Bayside Beach Saka (closest beach to Hiroshima City centre)
We tried out Bayside Beach!
In Saka, Hiroshima Prefecture, lies Bayside Beach. We went there for two weeks and now we’re all tanned!
Last week, we went to the Hashi swimming beach in Shimane Prefecture, but this time we stayed closer to home. Bayside Beach is the closest beach to the Hiroshima City centre.
From the city centre, it’s a 30 minute drive. (In our case, there was a bit of a traffic jam, but if you take the Kaita-Ohashi toll bridge, everything should go smoothly!)
The long and narrow artificial beach is stretched out alongside Highway No. 31.
You can go there by train as well. If you get off at Mizushiri station on the JR Kure Line, the beach is right in front of you! The accessibility is outstanding.
There is a rather large parking lot for 550 vehicles!
During swimming season (Juli to August) FREE
Outside swimming season (September to June) ¥610 per car, per entrance
At ¥610, the parking is very reasonably priced. You get a receipt after having payed which you have to visibly place behind the windscreen when parking.
There is a continuous stream of large ships sailing by in the area. While I was swimming, I kept thinking how the Japan Inland Sea really is quite industrialised.
Since the only beaches around this sea are artificial, I was surprised as to how deep the water can be. Before you realise, you’ve gotten to a point where your feet no longer touch the bottom! (Besides, the water at your feet will be cold.)
Adults with children should be careful. Actually, adults themselves should be careful, too.
There’s a lifeguard… but the water looks hot!
Around the deeper areas, there are shark nets, so swimming is safe. Still, are there that many sharks swimming outside the net?? (nervous)
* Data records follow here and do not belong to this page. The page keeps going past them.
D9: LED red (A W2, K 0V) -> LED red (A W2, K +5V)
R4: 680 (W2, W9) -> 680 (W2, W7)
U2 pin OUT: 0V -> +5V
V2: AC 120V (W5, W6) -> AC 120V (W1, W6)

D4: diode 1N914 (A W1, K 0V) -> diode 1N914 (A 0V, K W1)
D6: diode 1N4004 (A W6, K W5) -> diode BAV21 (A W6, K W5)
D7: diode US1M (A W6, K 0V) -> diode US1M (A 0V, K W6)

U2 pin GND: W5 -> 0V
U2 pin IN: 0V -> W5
Either way, since the water is too deep near the net, you can’t really get close to it anyway. And if you do approach it, you will be warned by an announcement.
That day, there were only about three unusually muscular men. I wonder if they were bodybuilders…
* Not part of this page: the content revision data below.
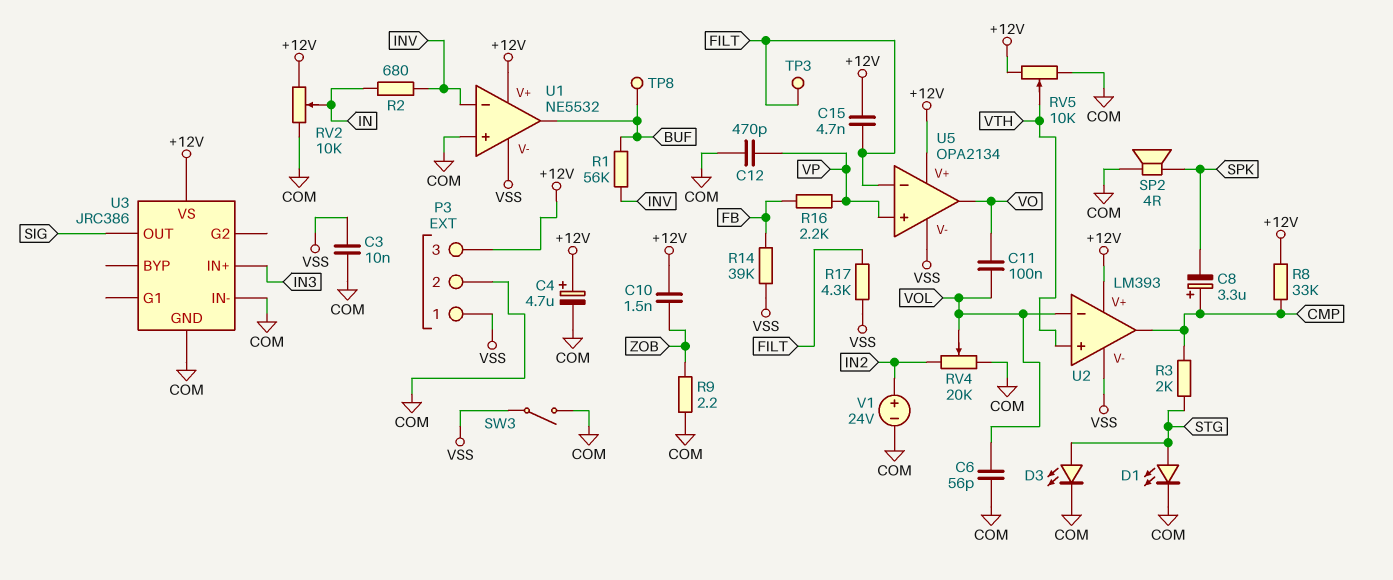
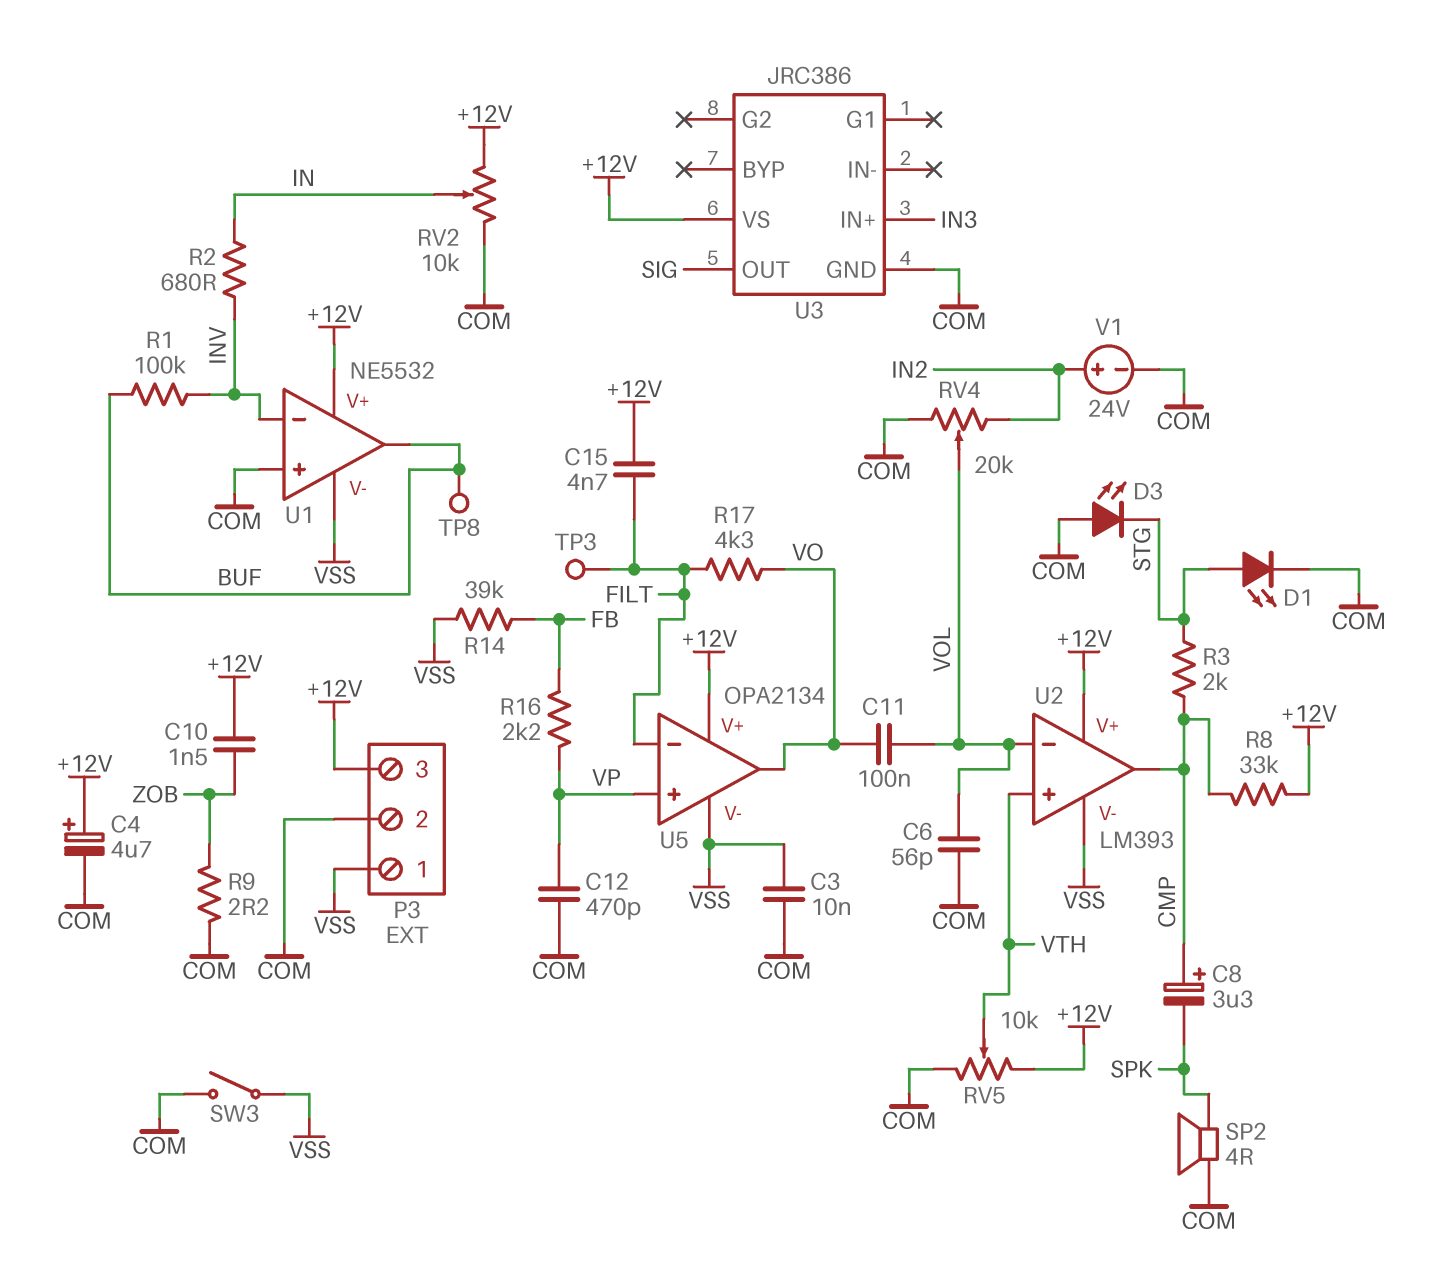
D3: LED (A STG, K COM) -> LED (A COM, K STG)
R1: 56k (BUF, INV) -> 100k (BUF, INV)
R17: 4.3k (FILT, VSS) -> 4.3k (FILT, VO)
U3 pin IN-: COM -> none

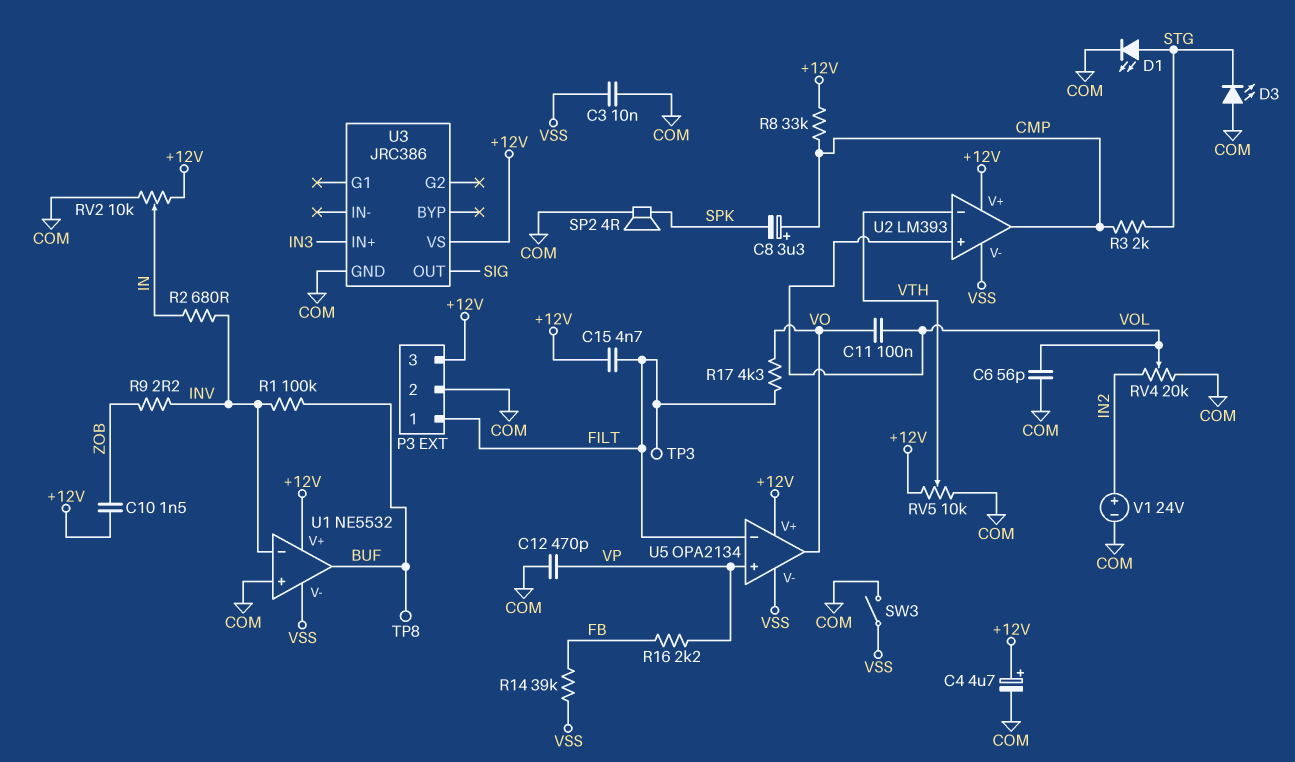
P3 pin 1: VSS -> FILT
R9: 2.2 (COM, ZOB) -> 2.2 (INV, ZOB)
U2 pin in+: VTH -> VOL
U2 pin in-: VOL -> VTH

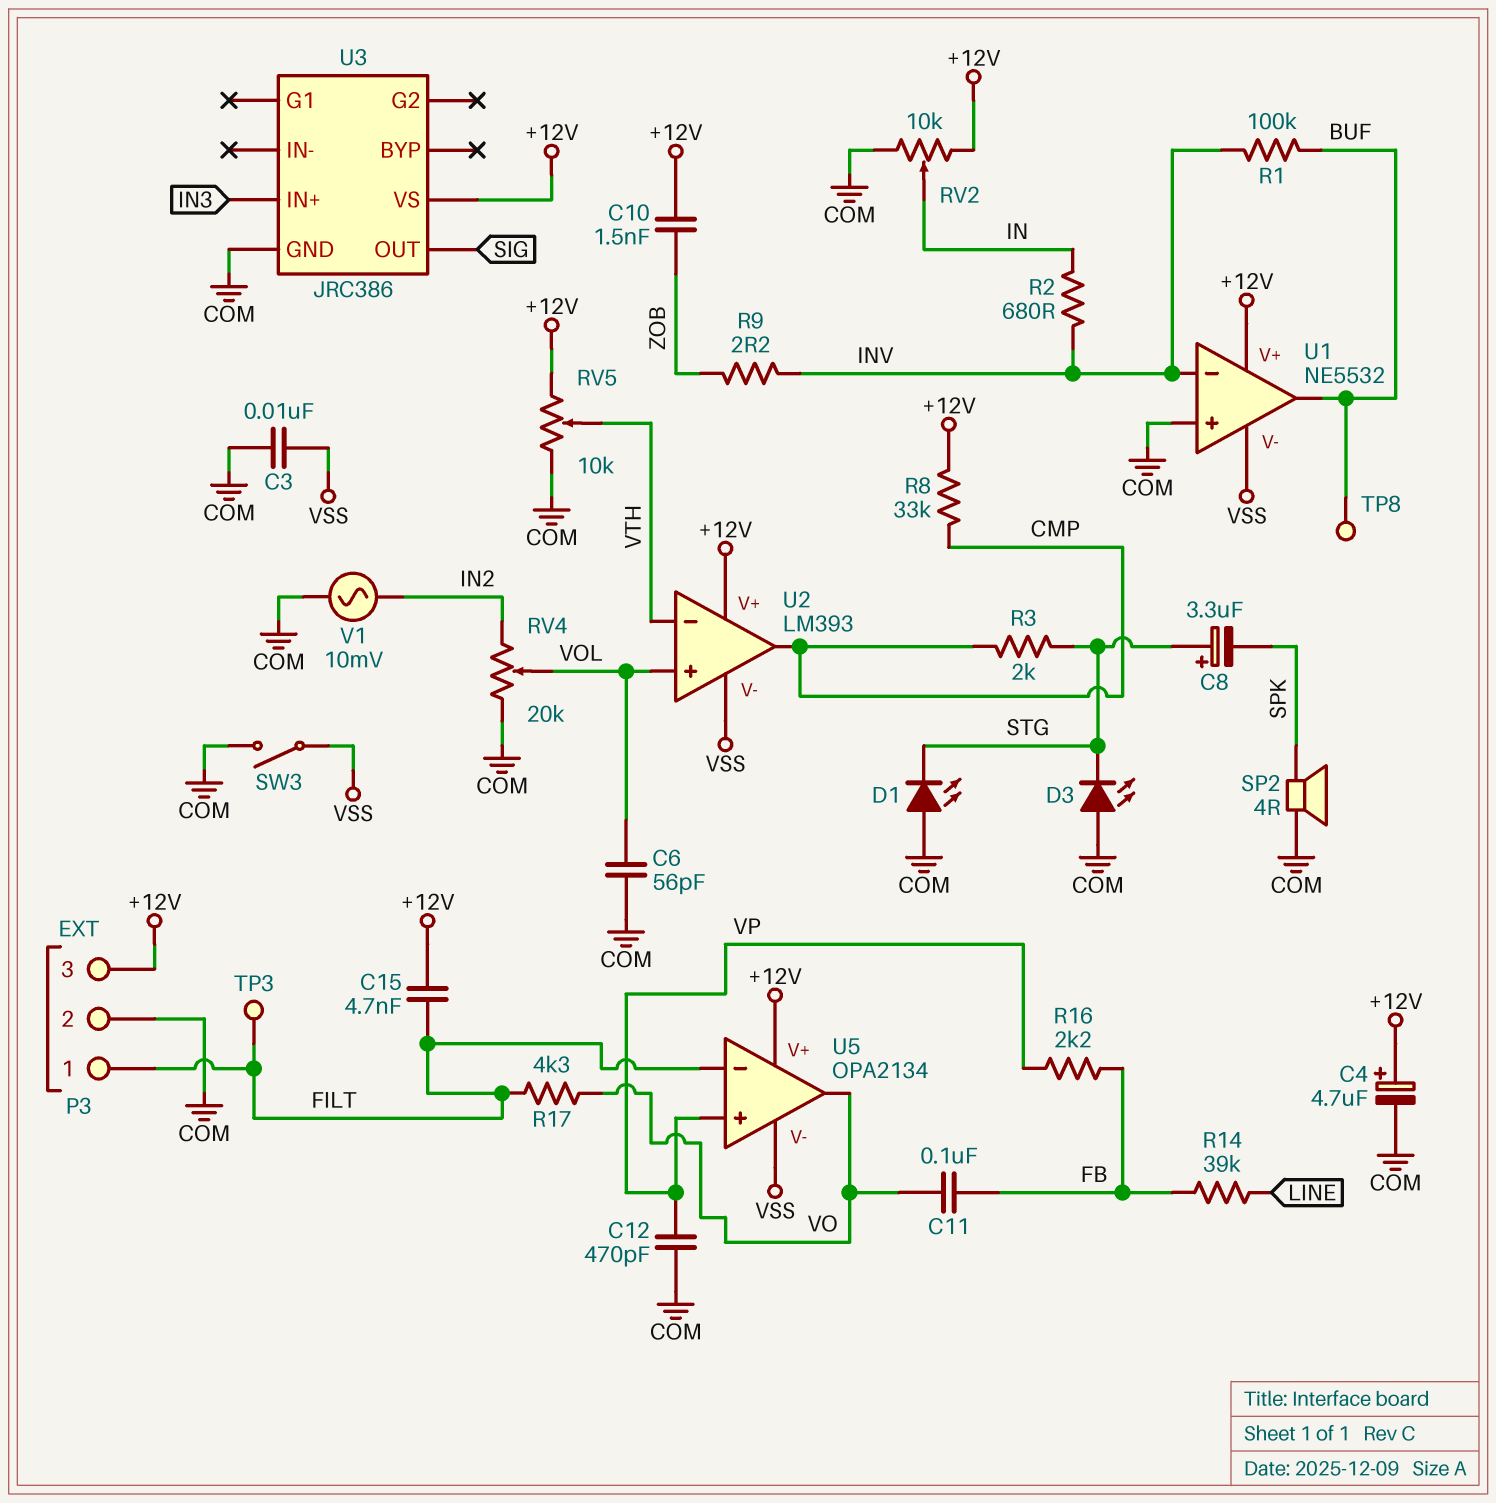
C8: 3.3uF (plus CMP, minus SPK) -> 3.3uF (plus STG, minus SPK)
C11: 100nF (VO, VOL) -> 100nF (FB, VO)
D1: LED (A STG, K COM) -> LED (A COM, K STG)
R14: 39k (FB, VSS) -> 39k (FB, LINE)
V1: 24V (plus IN2, minus COM) -> AC 10mV (COM, IN2)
I almost wanted to shout “Looking sharp! Those veins! Your back is pulling a demon’s face*!!” at them, haha.
Great Point ① There is a beachside shower
There are free open-air showers. That way, you can wash off the sand and come home without creating a mess (tears of gratitude).
Even in the dressing room, there are free showers that work with buttons which you have to push once in a while for the water to come out, much like in public baths. It’s splendid. Of course, the water can be on the cold side…
Great Point ② There are beach houses!
The beach counts four (?) beach houses, how cool is that! For lunch, there are several menus. You can also order things like kakigōri (shaved ice), soft ice, juices…
Floating rings can be rented or bought as well, but it’s really cheap. A floating ring for children costs about ¥800. This might be even cheaper than at a popular goodies store (at the one I am referring to, a floating ring for adults was ¥2000 and up).
This time, I ordered fries and karaage (deep-fried chicken). It was crispy and delicious! (I eat karaage every week…)
Unfortunately, I got burnt… my skin is still stinging a bit. But something surprising happened: my two-year-old kid who used to be so afraid of the sea, liked it so much that he didn’t want to go back home!
*In Japan, it is usual for the crowd to shout this kind of cheers to the participants at a bodybuilders’ contest. “There’s an oni (demon) living on your back!” is one of the more peculiar cheers, referring to a comment once made about a bodybuilder’s back muscles that looked much like the face of a folkloric Japanese demon.